*** Dataset excerpts

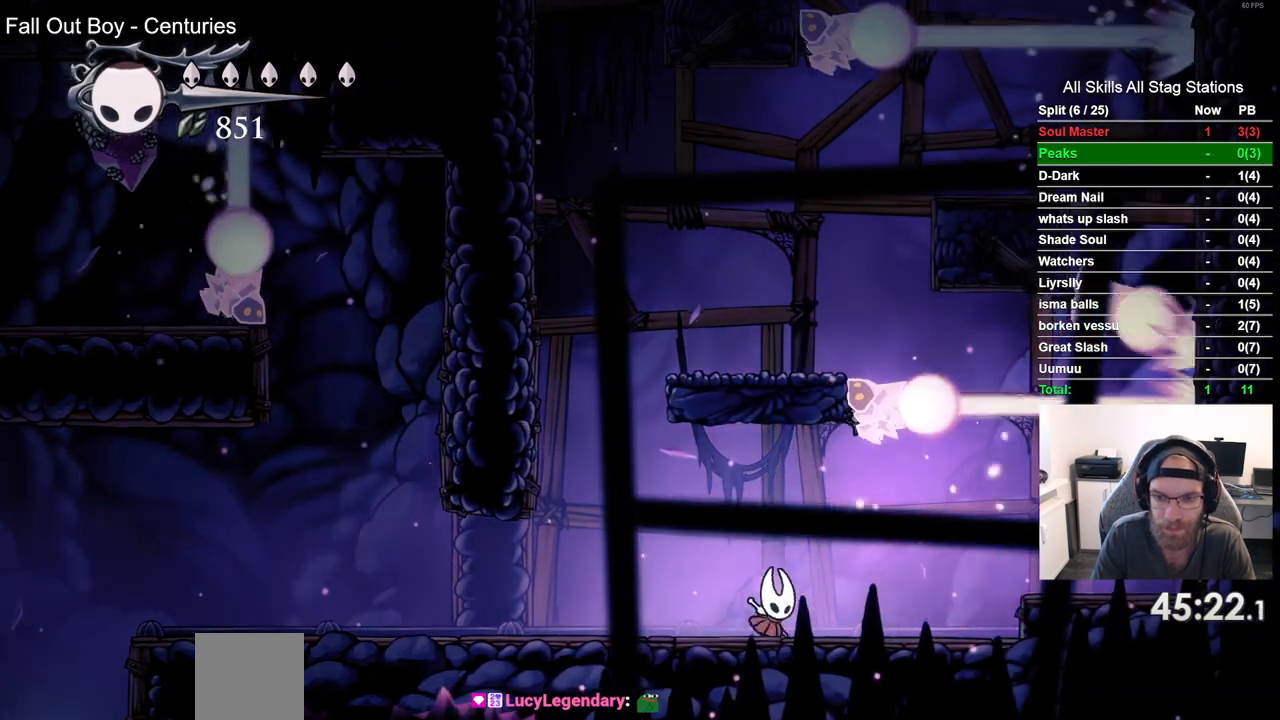
{"buttons": ["CROSS", "DPAD_RIGHT"], "left_stick": "center", "right_stick": "center", "events": [[367, "CROSS", "down"]]}
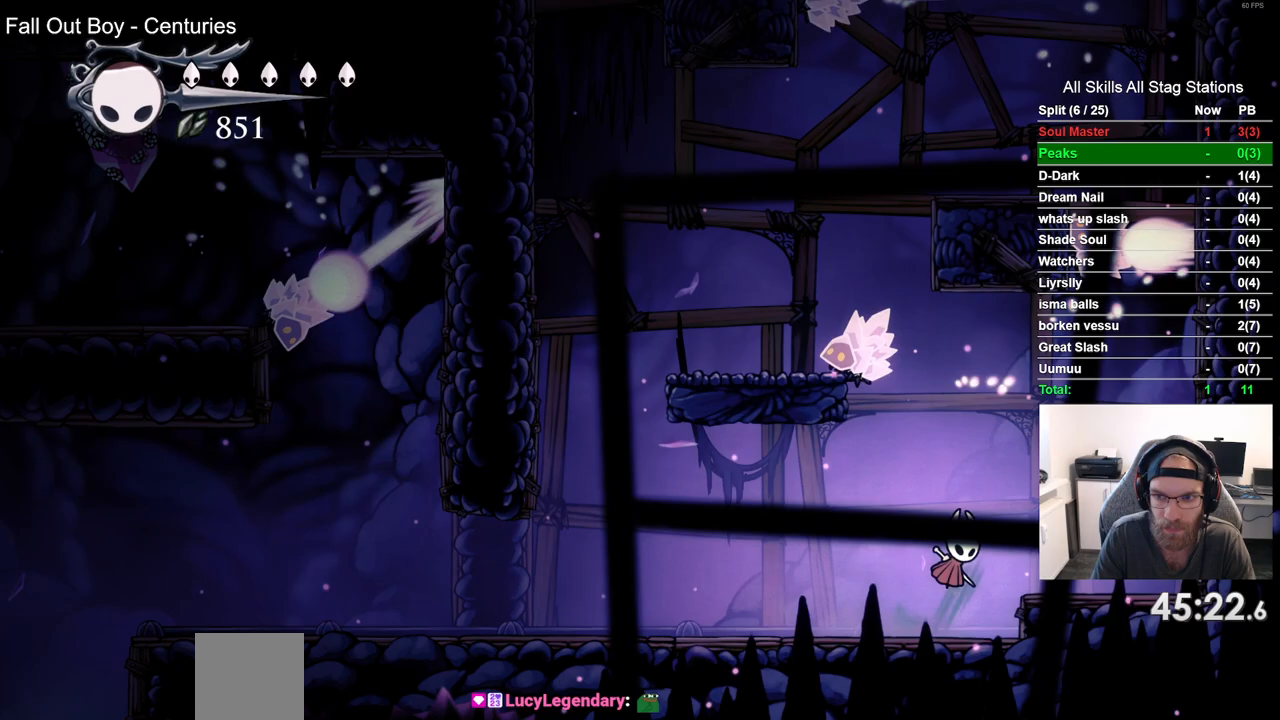
{"buttons": ["CROSS", "DPAD_RIGHT"], "left_stick": "center", "right_stick": "center", "events": [[17, "CROSS", "up"], [467, "CROSS", "down"]]}
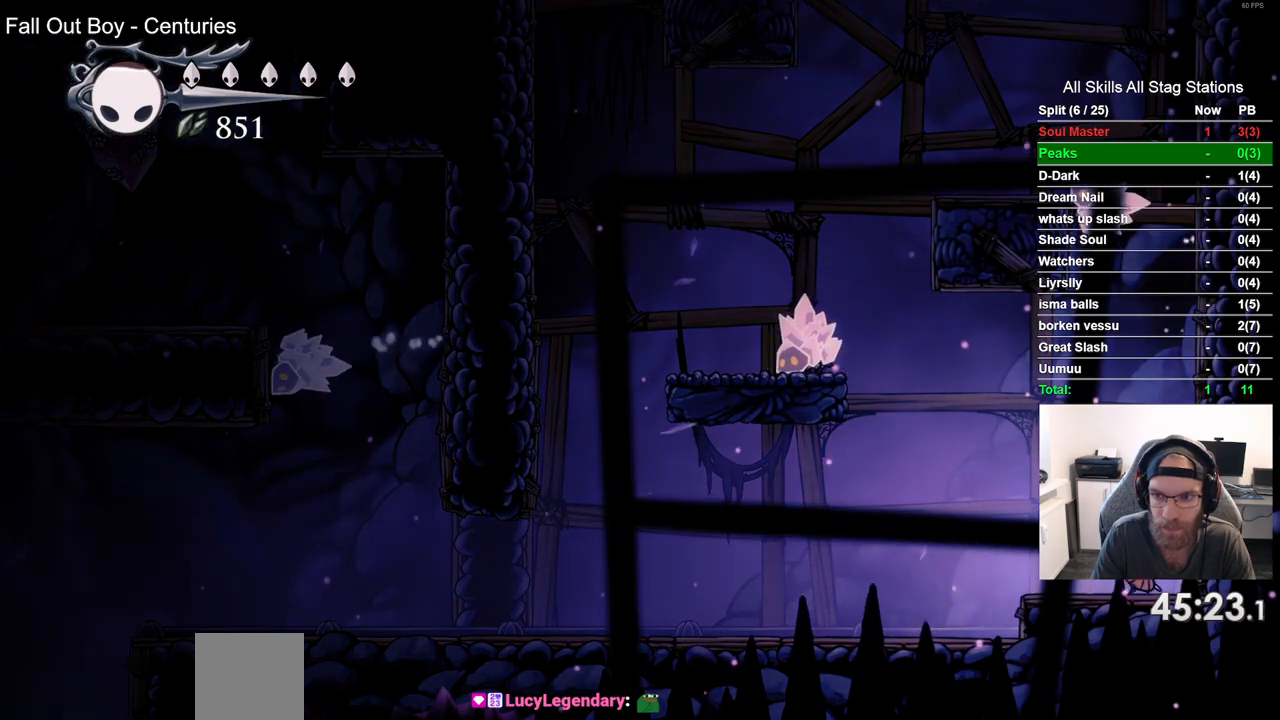
{"buttons": ["CROSS", "DPAD_RIGHT"], "left_stick": "center", "right_stick": "center", "events": [[233, "CROSS", "up"], [400, "CROSS", "down"]]}
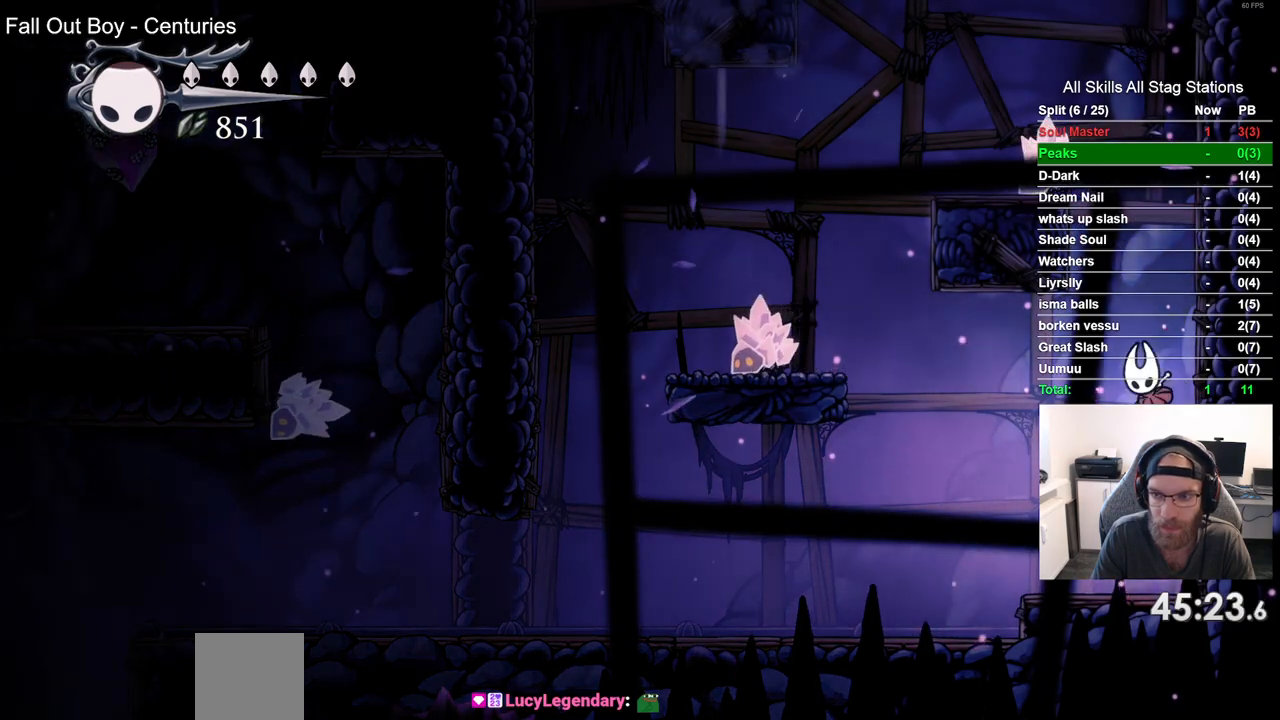
{"buttons": ["DPAD_RIGHT"], "left_stick": "center", "right_stick": "center", "events": [[150, "CROSS", "up"], [250, "CROSS", "down"], [500, "CROSS", "up"]]}
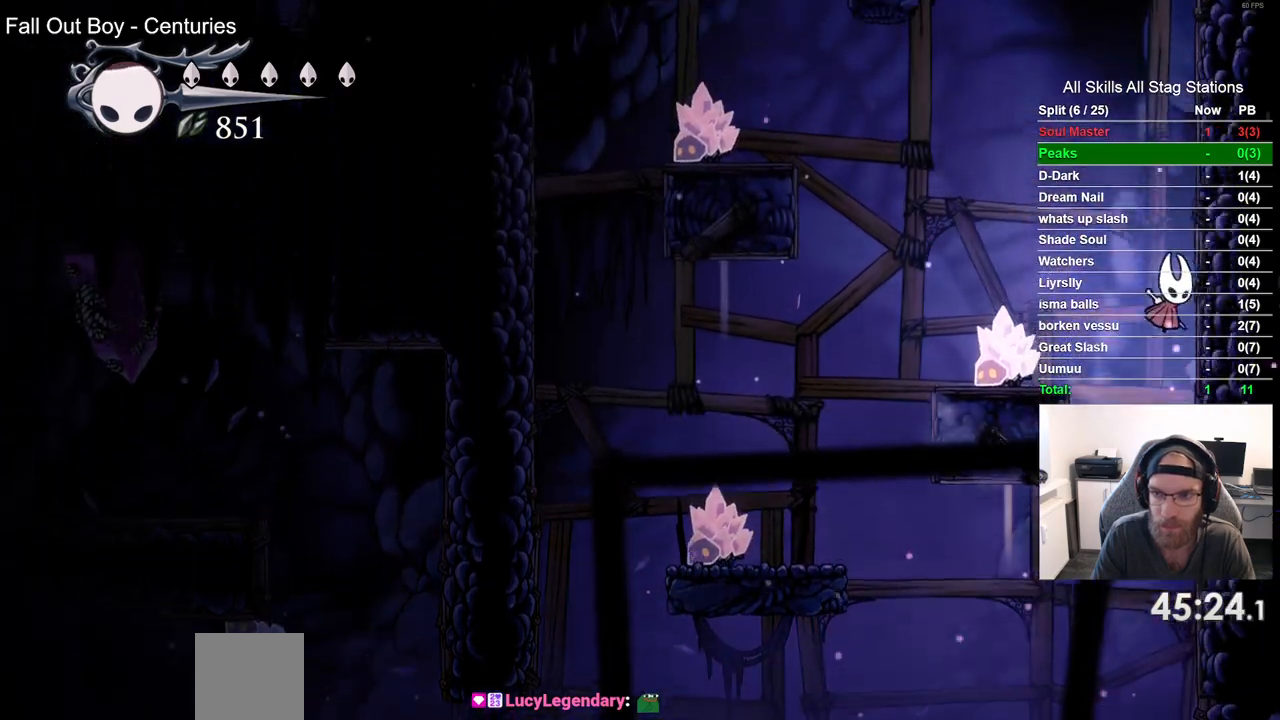
{"buttons": ["CROSS"], "left_stick": "center", "right_stick": "center", "events": [[100, "CROSS", "down"], [383, "CROSS", "up"], [450, "CROSS", "down"], [500, "DPAD_RIGHT", "up"]]}
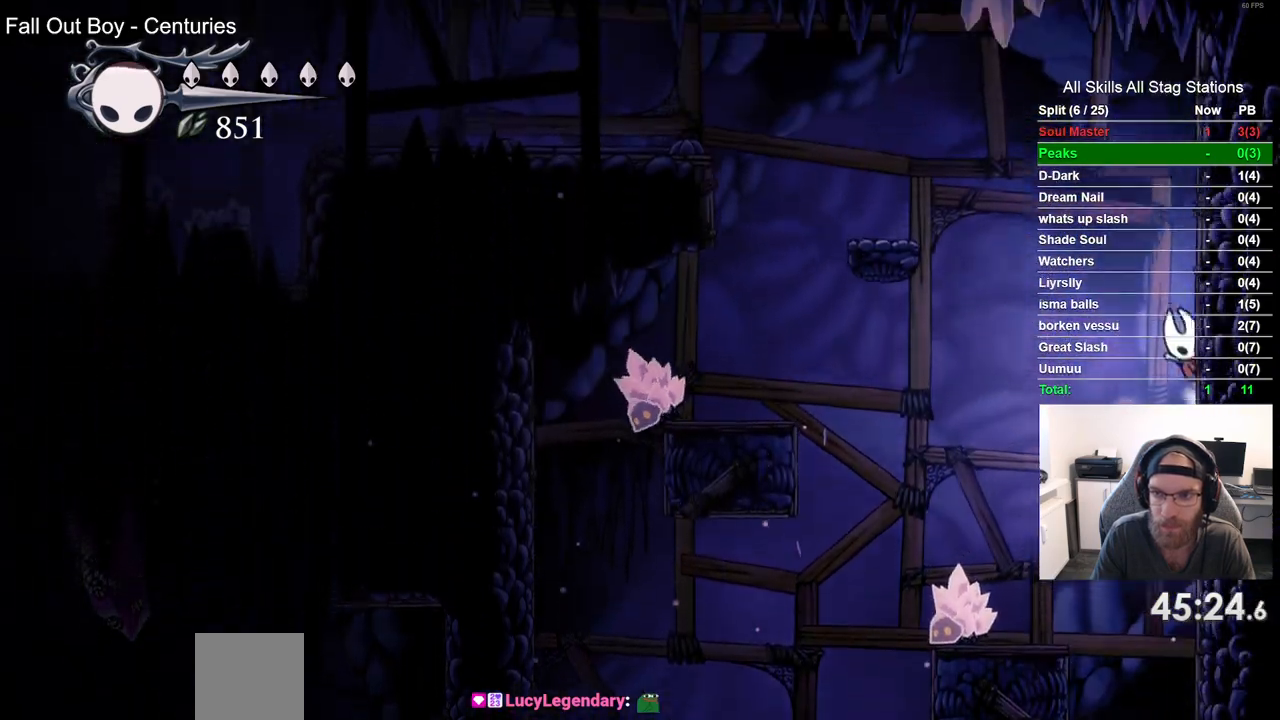
{"buttons": ["DPAD_LEFT"], "left_stick": "center", "right_stick": "center", "events": [[50, "DPAD_LEFT", "down"], [350, "CROSS", "up"]]}
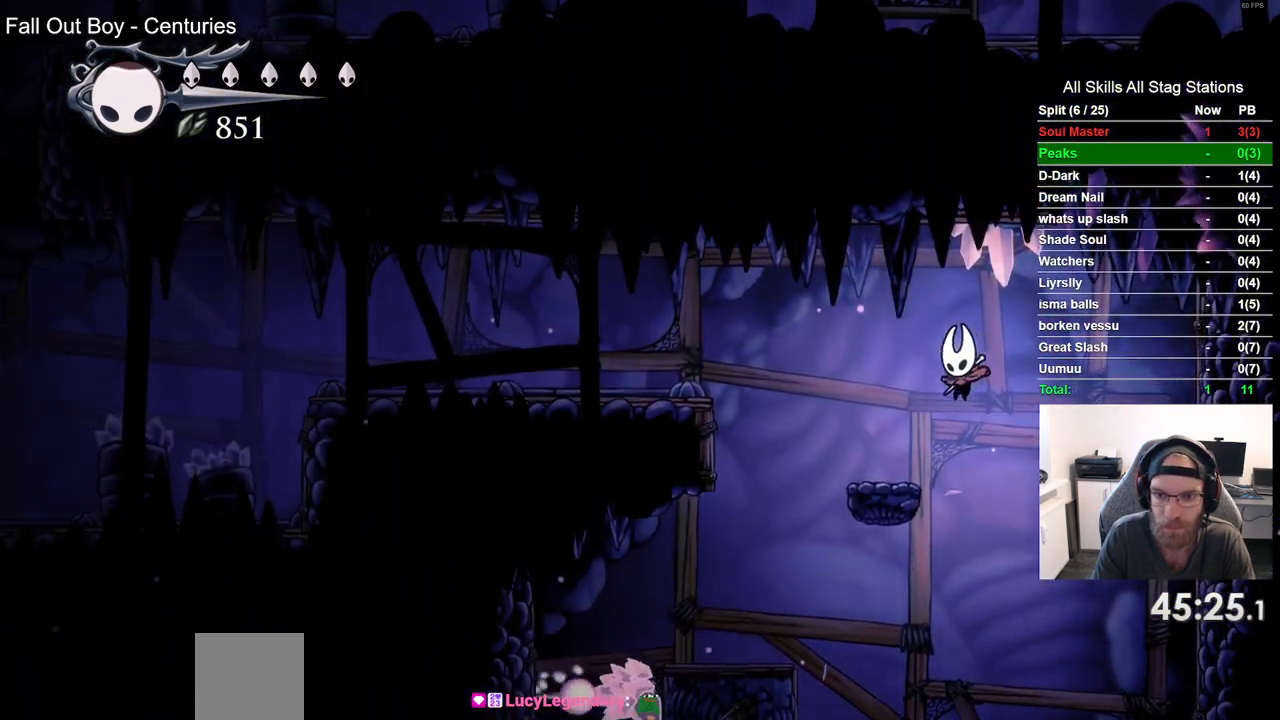
{"buttons": ["R2", "DPAD_LEFT"], "left_stick": "center", "right_stick": "center", "events": [[183, "CROSS", "down"], [317, "R2", "down"], [417, "CROSS", "up"]]}
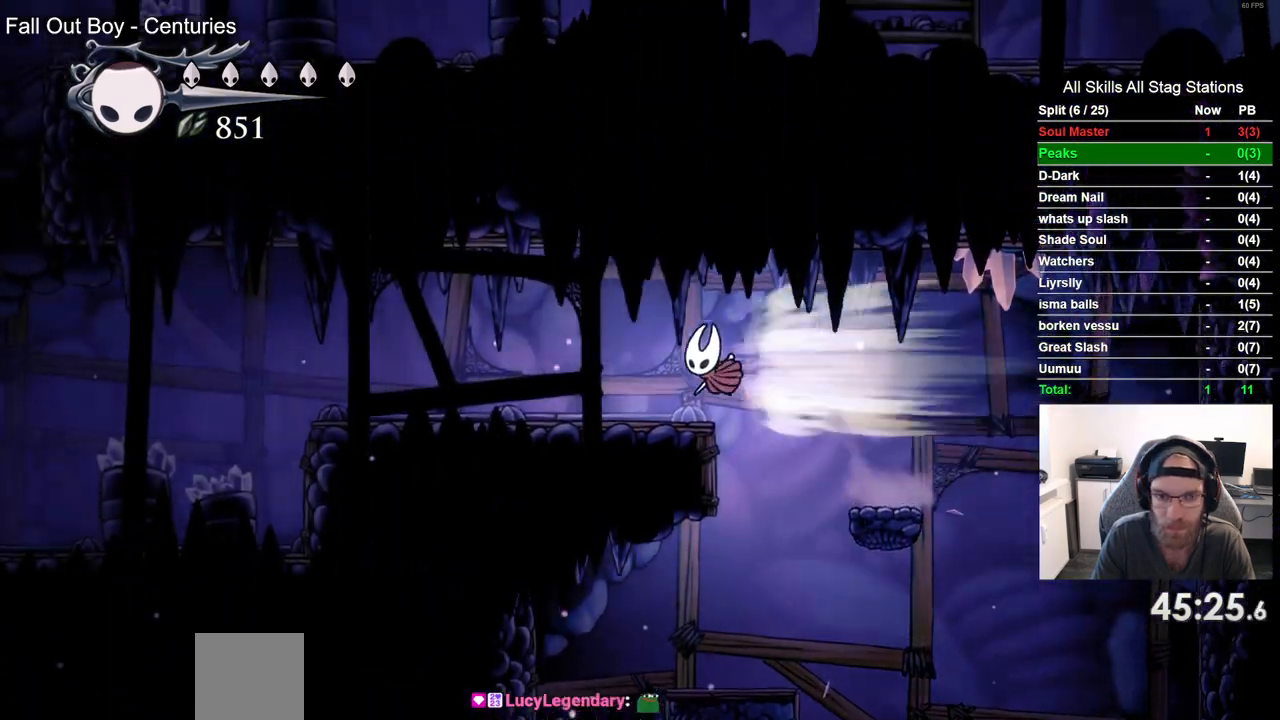
{"buttons": ["DPAD_LEFT"], "left_stick": "center", "right_stick": "center", "events": [[33, "R2", "up"]]}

******

_Required action_
Your copy should restate every record word for word and contain no pictures.

_Task response_
{"buttons": ["CROSS", "DPAD_RIGHT"], "left_stick": "center", "right_stick": "center", "events": [[367, "CROSS", "down"]]}
{"buttons": ["CROSS", "DPAD_RIGHT"], "left_stick": "center", "right_stick": "center", "events": [[17, "CROSS", "up"], [467, "CROSS", "down"]]}
{"buttons": ["CROSS", "DPAD_RIGHT"], "left_stick": "center", "right_stick": "center", "events": [[233, "CROSS", "up"], [400, "CROSS", "down"]]}
{"buttons": ["DPAD_RIGHT"], "left_stick": "center", "right_stick": "center", "events": [[150, "CROSS", "up"], [250, "CROSS", "down"], [500, "CROSS", "up"]]}
{"buttons": ["CROSS"], "left_stick": "center", "right_stick": "center", "events": [[100, "CROSS", "down"], [383, "CROSS", "up"], [450, "CROSS", "down"], [500, "DPAD_RIGHT", "up"]]}
{"buttons": ["DPAD_LEFT"], "left_stick": "center", "right_stick": "center", "events": [[50, "DPAD_LEFT", "down"], [350, "CROSS", "up"]]}
{"buttons": ["R2", "DPAD_LEFT"], "left_stick": "center", "right_stick": "center", "events": [[183, "CROSS", "down"], [317, "R2", "down"], [417, "CROSS", "up"]]}
{"buttons": ["DPAD_LEFT"], "left_stick": "center", "right_stick": "center", "events": [[33, "R2", "up"]]}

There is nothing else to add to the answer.